*Action item:* Can you give the listing below again with each "Thomann Newsletter" changed to "Thomann-Newsletter" and everything else left as it is?

*Records for processing:*
···

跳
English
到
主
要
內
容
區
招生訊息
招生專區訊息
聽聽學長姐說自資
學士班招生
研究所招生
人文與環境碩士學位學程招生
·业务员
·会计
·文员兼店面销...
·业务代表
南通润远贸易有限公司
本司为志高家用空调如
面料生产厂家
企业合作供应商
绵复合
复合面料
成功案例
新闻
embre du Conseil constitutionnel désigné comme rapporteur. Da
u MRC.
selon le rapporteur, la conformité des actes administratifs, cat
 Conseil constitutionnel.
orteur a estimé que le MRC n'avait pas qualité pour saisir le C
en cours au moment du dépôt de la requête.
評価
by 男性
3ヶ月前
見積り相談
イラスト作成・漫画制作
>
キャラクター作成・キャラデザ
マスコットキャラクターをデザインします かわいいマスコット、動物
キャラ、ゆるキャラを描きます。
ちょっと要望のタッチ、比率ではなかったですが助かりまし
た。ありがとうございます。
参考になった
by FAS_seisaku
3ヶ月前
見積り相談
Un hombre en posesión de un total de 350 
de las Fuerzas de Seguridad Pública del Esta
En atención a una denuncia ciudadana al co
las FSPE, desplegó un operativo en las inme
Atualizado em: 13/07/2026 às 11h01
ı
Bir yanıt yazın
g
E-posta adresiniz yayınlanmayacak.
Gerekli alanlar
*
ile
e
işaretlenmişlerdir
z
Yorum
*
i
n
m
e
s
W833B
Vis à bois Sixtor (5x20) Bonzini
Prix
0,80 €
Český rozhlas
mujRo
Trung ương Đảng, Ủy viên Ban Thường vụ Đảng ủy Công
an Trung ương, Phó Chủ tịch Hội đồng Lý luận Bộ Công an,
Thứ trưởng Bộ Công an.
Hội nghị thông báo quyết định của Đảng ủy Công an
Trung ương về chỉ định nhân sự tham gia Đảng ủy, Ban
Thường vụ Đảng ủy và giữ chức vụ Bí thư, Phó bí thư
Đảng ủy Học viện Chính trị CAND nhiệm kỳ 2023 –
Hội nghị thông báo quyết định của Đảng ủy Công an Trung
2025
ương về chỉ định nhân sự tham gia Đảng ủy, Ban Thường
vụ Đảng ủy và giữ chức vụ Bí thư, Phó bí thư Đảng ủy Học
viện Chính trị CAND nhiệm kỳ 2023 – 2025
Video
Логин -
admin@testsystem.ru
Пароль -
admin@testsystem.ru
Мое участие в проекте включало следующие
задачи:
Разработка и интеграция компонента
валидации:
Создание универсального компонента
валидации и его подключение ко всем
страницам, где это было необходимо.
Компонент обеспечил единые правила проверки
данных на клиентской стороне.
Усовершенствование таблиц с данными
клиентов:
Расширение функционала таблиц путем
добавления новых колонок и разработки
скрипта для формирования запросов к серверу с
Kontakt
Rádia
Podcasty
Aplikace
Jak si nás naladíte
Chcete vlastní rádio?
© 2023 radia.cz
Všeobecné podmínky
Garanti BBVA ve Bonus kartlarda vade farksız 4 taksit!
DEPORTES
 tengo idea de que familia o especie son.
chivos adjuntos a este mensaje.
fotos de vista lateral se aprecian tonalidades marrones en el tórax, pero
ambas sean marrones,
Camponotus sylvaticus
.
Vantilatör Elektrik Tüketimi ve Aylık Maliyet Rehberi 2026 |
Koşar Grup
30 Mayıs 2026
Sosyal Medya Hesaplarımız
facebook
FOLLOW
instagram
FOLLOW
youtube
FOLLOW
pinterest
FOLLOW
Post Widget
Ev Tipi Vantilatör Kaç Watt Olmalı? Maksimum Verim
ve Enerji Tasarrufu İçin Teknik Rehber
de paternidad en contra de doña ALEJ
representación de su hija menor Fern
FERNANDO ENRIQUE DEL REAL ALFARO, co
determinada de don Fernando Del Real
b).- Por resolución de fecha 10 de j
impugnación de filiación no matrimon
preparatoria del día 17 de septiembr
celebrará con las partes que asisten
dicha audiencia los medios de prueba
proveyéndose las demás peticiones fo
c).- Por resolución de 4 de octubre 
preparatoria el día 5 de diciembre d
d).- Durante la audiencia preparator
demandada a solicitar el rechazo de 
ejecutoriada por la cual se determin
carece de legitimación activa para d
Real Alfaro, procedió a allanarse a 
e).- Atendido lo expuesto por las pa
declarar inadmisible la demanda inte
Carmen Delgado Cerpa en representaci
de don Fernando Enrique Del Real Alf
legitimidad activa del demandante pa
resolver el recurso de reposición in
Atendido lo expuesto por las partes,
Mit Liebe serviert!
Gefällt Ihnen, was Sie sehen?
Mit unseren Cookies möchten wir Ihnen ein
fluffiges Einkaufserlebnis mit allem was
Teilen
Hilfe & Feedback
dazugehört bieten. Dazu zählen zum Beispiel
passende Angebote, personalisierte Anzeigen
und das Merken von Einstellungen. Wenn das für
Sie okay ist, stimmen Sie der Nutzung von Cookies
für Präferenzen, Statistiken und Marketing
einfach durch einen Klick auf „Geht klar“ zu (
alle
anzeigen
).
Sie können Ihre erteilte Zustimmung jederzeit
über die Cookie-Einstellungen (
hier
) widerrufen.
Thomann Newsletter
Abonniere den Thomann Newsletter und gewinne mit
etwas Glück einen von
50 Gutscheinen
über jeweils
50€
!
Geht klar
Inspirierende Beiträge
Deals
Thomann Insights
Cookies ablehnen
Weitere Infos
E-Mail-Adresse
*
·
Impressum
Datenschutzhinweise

···

*Answer below:*
跳
English
到
主
要
內
容
區
招生訊息
招生專區訊息
聽聽學長姐說自資
學士班招生
研究所招生
人文與環境碩士學位學程招生
·业务员
·会计
·文员兼店面销...
·业务代表
南通润远贸易有限公司
本司为志高家用空调如
面料生产厂家
企业合作供应商
绵复合
复合面料
成功案例
新闻
embre du Conseil constitutionnel désigné comme rapporteur. Da
u MRC.
selon le rapporteur, la conformité des actes administratifs, cat
 Conseil constitutionnel.
orteur a estimé que le MRC n'avait pas qualité pour saisir le C
en cours au moment du dépôt de la requête.
評価
by 男性
3ヶ月前
見積り相談
イラスト作成・漫画制作
>
キャラクター作成・キャラデザ
マスコットキャラクターをデザインします かわいいマスコット、動物
キャラ、ゆるキャラを描きます。
ちょっと要望のタッチ、比率ではなかったですが助かりまし
た。ありがとうございます。
参考になった
by FAS_seisaku
3ヶ月前
見積り相談
Un hombre en posesión de un total de 350 
de las Fuerzas de Seguridad Pública del Esta
En atención a una denuncia ciudadana al co
las FSPE, desplegó un operativo en las inme
Atualizado em: 13/07/2026 às 11h01
ı
Bir yanıt yazın
g
E-posta adresiniz yayınlanmayacak.
Gerekli alanlar
*
ile
e
işaretlenmişlerdir
z
Yorum
*
i
n
m
e
s
W833B
Vis à bois Sixtor (5x20) Bonzini
Prix
0,80 €
Český rozhlas
mujRo
Trung ương Đảng, Ủy viên Ban Thường vụ Đảng ủy Công
an Trung ương, Phó Chủ tịch Hội đồng Lý luận Bộ Công an,
Thứ trưởng Bộ Công an.
Hội nghị thông báo quyết định của Đảng ủy Công an
Trung ương về chỉ định nhân sự tham gia Đảng ủy, Ban
Thường vụ Đảng ủy và giữ chức vụ Bí thư, Phó bí thư
Đảng ủy Học viện Chính trị CAND nhiệm kỳ 2023 –
Hội nghị thông báo quyết định của Đảng ủy Công an Trung
2025
ương về chỉ định nhân sự tham gia Đảng ủy, Ban Thường
vụ Đảng ủy và giữ chức vụ Bí thư, Phó bí thư Đảng ủy Học
viện Chính trị CAND nhiệm kỳ 2023 – 2025
Video
Логин -
admin@testsystem.ru
Пароль -
admin@testsystem.ru
Мое участие в проекте включало следующие
задачи:
Разработка и интеграция компонента
валидации:
Создание универсального компонента
валидации и его подключение ко всем
страницам, где это было необходимо.
Компонент обеспечил единые правила проверки
данных на клиентской стороне.
Усовершенствование таблиц с данными
клиентов:
Расширение функционала таблиц путем
добавления новых колонок и разработки
скрипта для формирования запросов к серверу с
Kontakt
Rádia
Podcasty
Aplikace
Jak si nás naladíte
Chcete vlastní rádio?
© 2023 radia.cz
Všeobecné podmínky
Garanti BBVA ve Bonus kartlarda vade farksız 4 taksit!
DEPORTES
 tengo idea de que familia o especie son.
chivos adjuntos a este mensaje.
fotos de vista lateral se aprecian tonalidades marrones en el tórax, pero
ambas sean marrones,
Camponotus sylvaticus
.
Vantilatör Elektrik Tüketimi ve Aylık Maliyet Rehberi 2026 |
Koşar Grup
30 Mayıs 2026
Sosyal Medya Hesaplarımız
facebook
FOLLOW
instagram
FOLLOW
youtube
FOLLOW
pinterest
FOLLOW
Post Widget
Ev Tipi Vantilatör Kaç Watt Olmalı? Maksimum Verim
ve Enerji Tasarrufu İçin Teknik Rehber
de paternidad en contra de doña ALEJ
representación de su hija menor Fern
FERNANDO ENRIQUE DEL REAL ALFARO, co
determinada de don Fernando Del Real
b).- Por resolución de fecha 10 de j
impugnación de filiación no matrimon
preparatoria del día 17 de septiembr
celebrará con las partes que asisten
dicha audiencia los medios de prueba
proveyéndose las demás peticiones fo
c).- Por resolución de 4 de octubre 
preparatoria el día 5 de diciembre d
d).- Durante la audiencia preparator
demandada a solicitar el rechazo de 
ejecutoriada por la cual se determin
carece de legitimación activa para d
Real Alfaro, procedió a allanarse a 
e).- Atendido lo expuesto por las pa
declarar inadmisible la demanda inte
Carmen Delgado Cerpa en representaci
de don Fernando Enrique Del Real Alf
legitimidad activa del demandante pa
resolver el recurso de reposición in
Atendido lo expuesto por las partes,
Mit Liebe serviert!
Gefällt Ihnen, was Sie sehen?
Mit unseren Cookies möchten wir Ihnen ein
fluffiges Einkaufserlebnis mit allem was
Teilen
Hilfe & Feedback
dazugehört bieten. Dazu zählen zum Beispiel
passende Angebote, personalisierte Anzeigen
und das Merken von Einstellungen. Wenn das für
Sie okay ist, stimmen Sie der Nutzung von Cookies
für Präferenzen, Statistiken und Marketing
einfach durch einen Klick auf „Geht klar“ zu (
alle
anzeigen
).
Sie können Ihre erteilte Zustimmung jederzeit
über die Cookie-Einstellungen (
hier
) widerrufen.
Thomann-Newsletter
Abonniere den Thomann-Newsletter und gewinne mit
etwas Glück einen von
50 Gutscheinen
über jeweils
50€
!
Geht klar
Inspirierende Beiträge
Deals
Thomann Insights
Cookies ablehnen
Weitere Infos
E-Mail-Adresse
*
·
Impressum
Datenschutzhinweise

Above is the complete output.